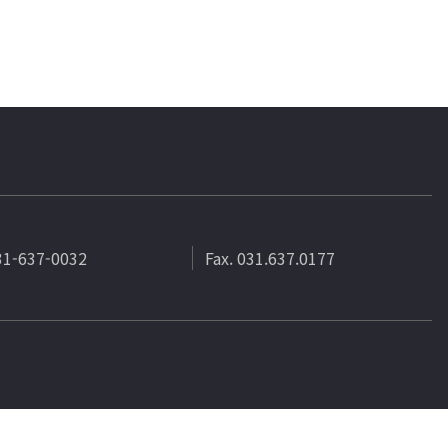
031-637-0032
Fax. 031.637.0177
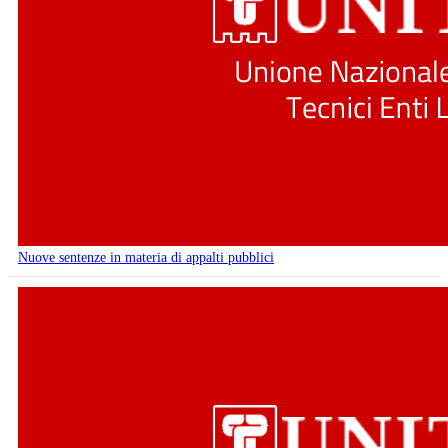
Nuove sentenze in materia di appalti pubblici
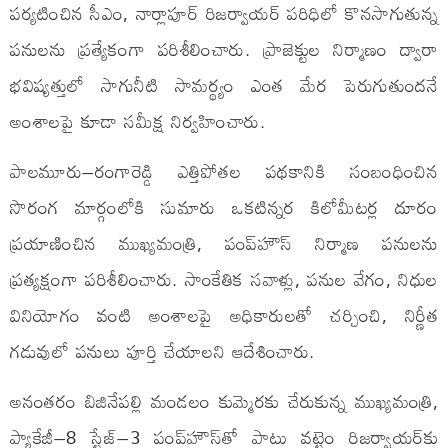
పర్యటించిన సీఎం, నార్లాపూర్ రిజర్వాయర్ పరిధిలో కొనసాగుతున్న
పనులను ప్రత్యేకంగా పరిశీలించారు. ప్రాజెక్టుల నిర్మాణం ద్వారా
భవిష్యత్తులో సాగునీటి సామర్థ్యం ఎంత మేర పెరుగుతుందనే
అంశాలపై కూడా సమీక్ష నిర్వహించారు.
పాలమూరు–రంగారెడ్డి ఎత్తిపోతల పథకానికి సంబంధించిన
సొరంగ మార్గంలోకి సుమారు ఒకటిన్నర కిలోమీటర్ల దూరం
ప్రయాణించిన ముఖ్యమంత్రి, పంప్‌హౌస్ నిర్మాణ పనులను
ప్రత్యక్షంగా పరిశీలించారు. సాంకేతిక సవాళ్లు, పనుల వేగం, నిధుల
వినియోగం వంటి అంశాలపై అధికారులతో చర్చించి, నిర్ణీత
గడువులో పనులు పూర్తి చేయాలని ఆదేశించారు.
అనంతరం బిజినేపల్లి మండలం కుమ్మెరకు చేరుకున్న ముఖ్యమంత్రి,
ప్యాకేజీ–8 స్టేజ్–3 పంప్‌హౌస్‌తో పాటు వట్టెం రిజర్వాయర్‌కు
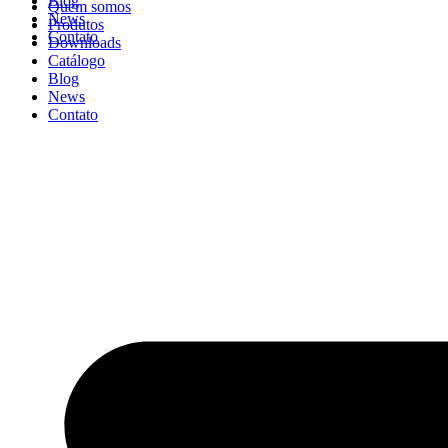
Blog
Quem somos
News
Produtos
Contato
Downloads
Catálogo
Blog
News
Contato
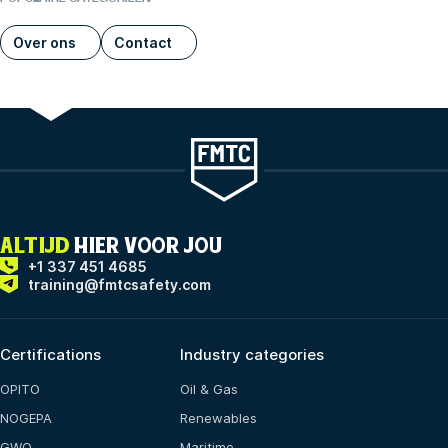
Over ons
Contact
ALTIJD
HIER VOOR JOU
+1 337 451 4685
training@fmtcsafety.com
Certifications
Industry categories
OPITO
Oil & Gas
NOGEPA
Renewables
GWO
Maritime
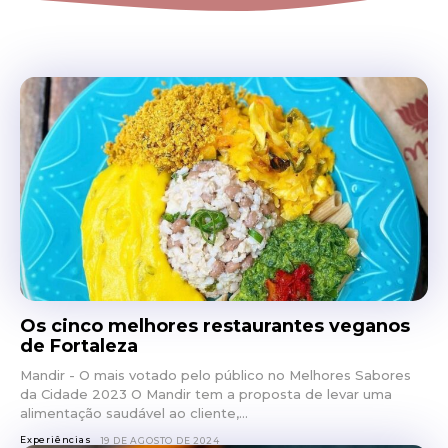
Os cinco melhores restaurantes veganos
de Fortaleza
Mandir - O mais votado pelo público no Melhores Sabores
da Cidade 2023 O Mandir tem a proposta de levar uma
alimentação saudável ao cliente,...
Experiências
19 DE AGOSTO DE 2024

★ ★ ★

PEDIDO: Por favor, reescreva somente as linhas dos dados que começam na linha com "పర్యటించిన సీఎం, నార్లాపూర్" e seguem até a linha com "ప్రయాణించిన ముఖ్యమంత్రి, పంప్‌హౌస్", substituindo "సీఎం" por "ముఖ్యమంత్రి" e mantendo todo o resto igual.

PROBLEMA RESOLVIDO:
పర్యటించిన ముఖ్యమంత్రి, నార్లాపూర్ రిజర్వాయర్ పరిధిలో కొనసాగుతున్న
పనులను ప్రత్యేకంగా పరిశీలించారు. ప్రాజెక్టుల నిర్మాణం ద్వారా
భవిష్యత్తులో సాగునీటి సామర్థ్యం ఎంత మేర పెరుగుతుందనే
అంశాలపై కూడా సమీక్ష నిర్వహించారు.
పాలమూరు–రంగారెడ్డి ఎత్తిపోతల పథకానికి సంబంధించిన
సొరంగ మార్గంలోకి సుమారు ఒకటిన్నర కిలోమీటర్ల దూరం
ప్రయాణించిన ముఖ్యమంత్రి, పంప్‌హౌస్ నిర్మాణ పనులను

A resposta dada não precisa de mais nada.